### Objective
Set down each of the items below line for line, without changing a single character.

++++ Given data ++++

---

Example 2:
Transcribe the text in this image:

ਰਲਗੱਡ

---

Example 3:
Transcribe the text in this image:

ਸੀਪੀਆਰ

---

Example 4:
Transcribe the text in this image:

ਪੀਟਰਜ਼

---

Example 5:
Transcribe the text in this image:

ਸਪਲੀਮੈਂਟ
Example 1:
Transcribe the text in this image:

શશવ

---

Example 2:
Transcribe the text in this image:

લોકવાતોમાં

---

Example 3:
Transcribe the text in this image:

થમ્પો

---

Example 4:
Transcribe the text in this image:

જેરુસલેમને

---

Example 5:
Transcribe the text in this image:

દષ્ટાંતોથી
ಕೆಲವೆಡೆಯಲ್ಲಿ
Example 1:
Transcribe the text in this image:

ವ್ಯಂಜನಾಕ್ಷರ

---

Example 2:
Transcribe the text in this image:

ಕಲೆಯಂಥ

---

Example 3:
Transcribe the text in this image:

++++

### Result below
---

Example 2:
Transcribe the text in this image:

ਰਲਗੱਡ

---

Example 3:
Transcribe the text in this image:

ਸੀਪੀਆਰ

---

Example 4:
Transcribe the text in this image:

ਪੀਟਰਜ਼

---

Example 5:
Transcribe the text in this image:

ਸਪਲੀਮੈਂਟ
Example 1:
Transcribe the text in this image:

શશવ

---

Example 2:
Transcribe the text in this image:

લોકવાતોમાં

---

Example 3:
Transcribe the text in this image:

થમ્પો

---

Example 4:
Transcribe the text in this image:

જેરુસલેમને

---

Example 5:
Transcribe the text in this image:

દષ્ટાંતોથી
ಕೆಲವೆಡೆಯಲ್ಲಿ
Example 1:
Transcribe the text in this image:

ವ್ಯಂಜನಾಕ್ಷರ

---

Example 2:
Transcribe the text in this image:

ಕಲೆಯಂಥ

---

Example 3:
Transcribe the text in this image:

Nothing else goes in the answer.